The questions that must be answered by a coroner’s inquest are seemingly simple – who, when, where and how.
But the troubled inquest into the 2007 prison death of 19-year-old Ashley Smith, which turned into a shambles last week with the sudden departure of the presiding coroner Bonita Porter, has revealed deep concerns about the system tasked with finding those answers.
“I’ve become completely disillusioned with the coroner’s system, to put it kindly,” said Kim Pate of the Elizabeth Fry Society, which tried to help the mentally ill Ms. Smith as she was shuttled between 17 correctional facilities. Most of Ms. Smith’s final three years were spent in segregation. She choked to death in her cell with a ligature around her neck, while jail guards watched, at Kitchener’s Grand Valley Institute for Women.
A coroner’s inquest is not an adversarial trial, but a rather a fact-finding inquiry that brings public attention to a death in way that might prevent deaths in similar circumstances – blame is not at issue, allowing for a greater openness in testimony. Medical and legal questions are necessarily entwined when unexplained deaths are involved, but inconsistent practices across Canada in how inquests are conducted have raised questions about how the public’s interest is best served.
While some provinces have decided that lawyers, judges or lay persons are best qualified to navigate the legal technicalities of inquests, Ontario is one of the provinces that has stuck with a medical approach to death and requires doctors to preside.
But now, in the wake of the Ashley Smith debacle, the traditional medical practice is facing widespread criticism.
The inquiry into her death began on May 16, but heard only three days of evidence before being adjourned as Dr. Porter, a non-lawyer, tried to cope with legal challenges in a drawn-out, behind-the-scenes manner at odds with the inquest system’s goals of openness.
In one instance, the coroner excluded Quebec prison videos showing Ms. Smith being forcibly injected with anti-psychotic drugs because, she said, they couldn’t be connected with her state of mind when she died – a ruling that Amir Attaran, professor of law and medicine at University of Ottawa, described as “foolish.”
“It raises the question of whether a medical doctor should be running an inquest,” Ms. Pate said. “In this case, it looked chaotic and felt chaotic when you were a part of it. But it also felt consistently like things were being hidden – someone with a legal training who was more cognizant of procedure could get through information in a more transparent way.”
“Doctors are forced to play lawyer without having the legal chops,” Prof. Attaran said. “A better system would have a lawyer and a doctor sit as a team. But don’t hold your breath.”
The coroner’s historical function has been to find answers for unexplained deaths. But the modern coroner goes further to expose the nature of these deaths to public view, particularly when they occur among the most vulnerable – children, people in prison or police custody, the institutionalized. Out of this public concern comes a preventative function, the detailed recommendations a coroner’s jury makes to prevent future deaths in similar situations.
Toronto doctor Irfan Dhalla recently testified at an inquest into two deaths resulting from by Oxycontin overdoses in Brockville, Ont., and he came away impressed with the value of these post-mortem public inquiries. “Sometimes ordinary people can look at a situation and say that it doesn’t make sense. Whereas if you ask insiders, they shake their heads and say there’s not much that can be done.”
The broad and well-intentioned social goals of the coroner’s office have had one unfortunate consequence, however – they produce ambitious and legally demanding inquests that are increasingly difficult to run smoothly.
“The realities of the modern-day super inquest is that it’s a systemic inquiry intended to run for months or more,” said lawyer Julian Falconer, co-author of the Annotated Ontario Coroners Act. “These cases take on a complexity and a depth that first and foremost calls for process experts.”
Mr.

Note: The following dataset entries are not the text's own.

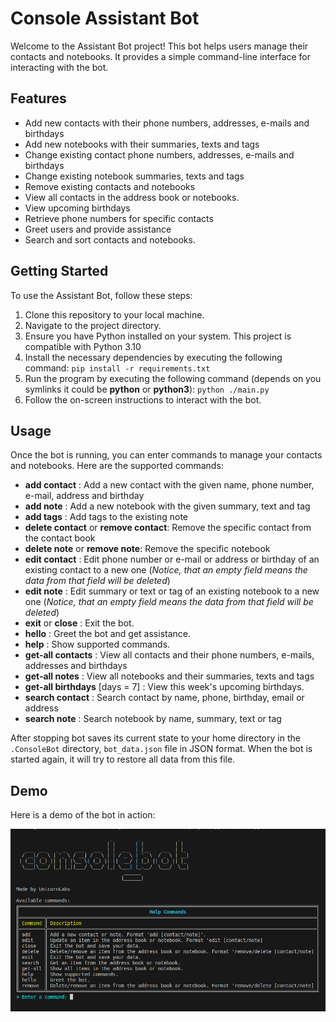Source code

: # Console Assistant Bot

Welcome to the Assistant Bot project! This bot helps users manage their contacts and notebooks. It provides a simple command-line interface for interacting with the bot.

## Features

- Add new contacts with their phone numbers, addresses, e-mails and birthdays
- Add new notebooks with their summaries, texts and tags
- Change existing contact phone numbers, addresses, e-mails and birthdays
- Change existing notebook summaries, texts and tags
- Remove existing contacts and notebooks
- View all contacts in the address book or notebooks. 
- View upcoming birthdays
- Retrieve phone numbers for specific contacts
- Greet users and provide assistance
- Search and sort contacts and notebooks.

## Getting Started

To use the Assistant Bot, follow these steps:

1. Clone this repository to your local machine.
2. Navigate to the project directory.
3. Ensure you have Python installed on your system. This project is compatible with Python 3.10
4. Install the necessary dependencies by executing the following command:
   `pip install -r requirements.txt`
5. Run the program by executing the following command (depends on you symlinks it could be **python** or **python3**):
   `python ./main.py` 
6. Follow the on-screen instructions to interact with the bot.
 
## Usage

Once the bot is running, you can enter commands to manage your contacts and notebooks. Here are the supported commands:

 - **add contact** : Add a new contact with the given name, phone number, e-mail, address and birthday
 - **add note** : Add a new notebook with the given summary, text and tag
 - **add tags** : Add tags to the existing note
 - **delete contact** or **remove contact**: Remove the specific contact from the contact book
 - **delete note** or **remove note**: Remove the specific notebook 
 - **edit contact** : Edit phone number or e-mail or address or birthday of an existing contact to a new one (*Notice, that an empty field means the data from that field will be deleted*)
 - **edit note** : Edit summary or text or tag of an existing notebook to a new one (*Notice, that an empty field means the data from that field will be deleted*)
 - **exit** or **close** : Exit the bot.
- **hello** : Greet the bot and get assistance.
- **help** :  Show supported commands.    
- **get-all contacts** : View all contacts and their phone numbers, e-mails, addresses and birthdays
- **get-all notes** : View all notebooks and their summaries, texts and tags
- **get-all birthdays** [days = 7] : View this week's upcoming birthdays.
- **search contact** : Search contact by name, phone, birthday, email or address
- **search note** : Search notebook by name, summary, text or tag

After stopping bot saves its current state to your home directory in the `.ConsoleBot` directory, `bot_data.json` file in JSON format. When the bot is started again, it will try to restore all data from this file.  

## Demo

Here is a demo of the bot in action:

[![Console Bot DEMO](demo_files/demo.png)](https://asciinema.org/a/qHA9dxMY9TO4Q3TvNI0BpuYXA)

Falconer, who is acting for Ashley Smith’s family, emphasized that he was speaking generally and not about a specific proceeding in calling for changes to the coroner system. But he said there was a significant problem when medical adjudicators with no legal training slip up.
“What is unique about the conduct of an inquest is the utter absence of any complaint system for public accountability. I practise in this area everyday and I still don’t understand what complaint system operates in the office of the Chief Coroner.”
Although the motto of the Ontario Chief Coroner’s Office is “We Speak for the Dead to Protect the Living,” the strongest complaint from those who represent the families of the dead is about coroners trying to confine the scope of an inquest’s range – as when Dr. Porter tried to prevent video evidence in the Ashley Smith inquest.
“The purpose of an inquest is to expose things that need remedy,” said lawyer Peter Rosenthal. “But coroners are always trying to limit it, so that it won’t become too big. If they really want to perform their function of exposing things, however, they need to appoint a head coroner who wants to stir things up. Because that’s supposed to be their job.”